Ateşli hastalıklarda doktorun vazifesi, ateşi düşürmek değil, ateşi yapan hastalığı doğru
teshiş edip, uygun tedaviyi vermesidir.
Günümüzde; “Enfeksiyon” ile “Sepsis” arasındaki
farkı bile bilmekten aciz doktorlarla, doğru tedavilerin uygulanabilmeleri çok zordur. Kan
sayımında, WBC (Lokosit) değeri yüksek diye, hastaya; bir “kan kultürü” bile yapmadan; “-kanında
mikrop var-“ demek, hastayı iyice telaşa düşürmekten başka ne işe yarar.
Halkımız; hem
üşütmekle hastalık olacağına inanir, hem ateşli çocuğa soğuk tatbiki yapar.
Ateşin; “ateşli
hastalıklar” üzerindeki etkileri çok eski çağlardan beri bilinmekte idi.
Ateşli hasta; sıcak
tutularak ateşi iyice yükseltilir, mikroplar yok olduğunda da, aşırı bir terleme ile hastalık
iyileşirdi.
Eskiden çok korkutucu hastalık olan frengi bu şekilde tedavi edilmeye
çalışılmıştır.
Frengili hastalar; civa doldurulmuş kapların içine girer ve bu kap hastanın
dayanabileceği kadar ısıtılırdı. Eski Yunan’da, Delphi tapınağında, tapınağa gelir sağlamak için
erkeklere hizmet(!) veren kadınlar, beraber olmadan önce, erkekleri sıcak su dolu küplere sokarlar,
bu şekilde hem spermlerin ısı ile hareketlerini azaltıp, gebe kalma ihtimalini azaltırlar, hem de
geçici olarak frengiden kurtulurlardı.
Frengili hastalara; sıtma bulaştırmak ve sıtma
nöbetleri esnasında aşırı yükselen ateş ile frengiyi tedavi etmek de ayrı bir usüldü.

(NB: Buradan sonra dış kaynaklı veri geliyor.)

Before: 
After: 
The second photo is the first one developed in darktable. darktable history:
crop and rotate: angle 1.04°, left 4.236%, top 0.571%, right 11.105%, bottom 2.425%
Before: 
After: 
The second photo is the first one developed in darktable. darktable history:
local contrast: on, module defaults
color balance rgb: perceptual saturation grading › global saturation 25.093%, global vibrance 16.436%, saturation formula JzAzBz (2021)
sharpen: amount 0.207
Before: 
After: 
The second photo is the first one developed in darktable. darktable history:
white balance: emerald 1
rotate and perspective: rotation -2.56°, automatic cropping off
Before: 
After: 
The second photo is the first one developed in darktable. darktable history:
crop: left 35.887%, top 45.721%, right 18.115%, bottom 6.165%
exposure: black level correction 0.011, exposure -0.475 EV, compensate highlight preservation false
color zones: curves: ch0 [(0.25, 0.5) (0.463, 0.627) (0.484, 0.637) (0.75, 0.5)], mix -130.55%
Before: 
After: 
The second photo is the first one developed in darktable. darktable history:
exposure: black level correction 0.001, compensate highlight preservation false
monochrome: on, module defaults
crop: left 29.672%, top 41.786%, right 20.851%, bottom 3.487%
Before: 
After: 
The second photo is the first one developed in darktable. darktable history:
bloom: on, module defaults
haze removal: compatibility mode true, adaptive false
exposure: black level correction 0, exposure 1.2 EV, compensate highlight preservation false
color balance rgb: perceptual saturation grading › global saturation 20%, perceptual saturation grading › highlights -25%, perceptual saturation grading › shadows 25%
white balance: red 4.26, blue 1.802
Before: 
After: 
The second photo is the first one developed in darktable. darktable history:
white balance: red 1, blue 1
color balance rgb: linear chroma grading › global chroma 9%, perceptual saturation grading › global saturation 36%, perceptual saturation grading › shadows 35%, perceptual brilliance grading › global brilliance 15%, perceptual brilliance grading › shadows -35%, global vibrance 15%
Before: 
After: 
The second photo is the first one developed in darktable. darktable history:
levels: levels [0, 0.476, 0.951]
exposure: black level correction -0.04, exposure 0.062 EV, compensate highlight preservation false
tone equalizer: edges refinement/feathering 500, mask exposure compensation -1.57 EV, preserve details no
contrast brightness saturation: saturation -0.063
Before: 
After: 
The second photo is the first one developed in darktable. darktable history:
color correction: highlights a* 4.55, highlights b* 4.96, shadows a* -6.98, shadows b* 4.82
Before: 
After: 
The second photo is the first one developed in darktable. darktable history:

Anadolu’da yaygın bir terim olan; “ölümü gösterip, sıtmaya razı etmek”in anlamı budur.
Son zamanlarda, ateşin; bazı kanserli hücreler üzerindeki etkileri arastirilmaktadır. Bir zaman
önce kullanılan zakkum da sadece ateş çıkararak bazı kanserli hücreleri tedavi etmekte idi. Yakın
bir gelecekte, ısı tatbiki ile kanser tedavilerini duyacaksiniz.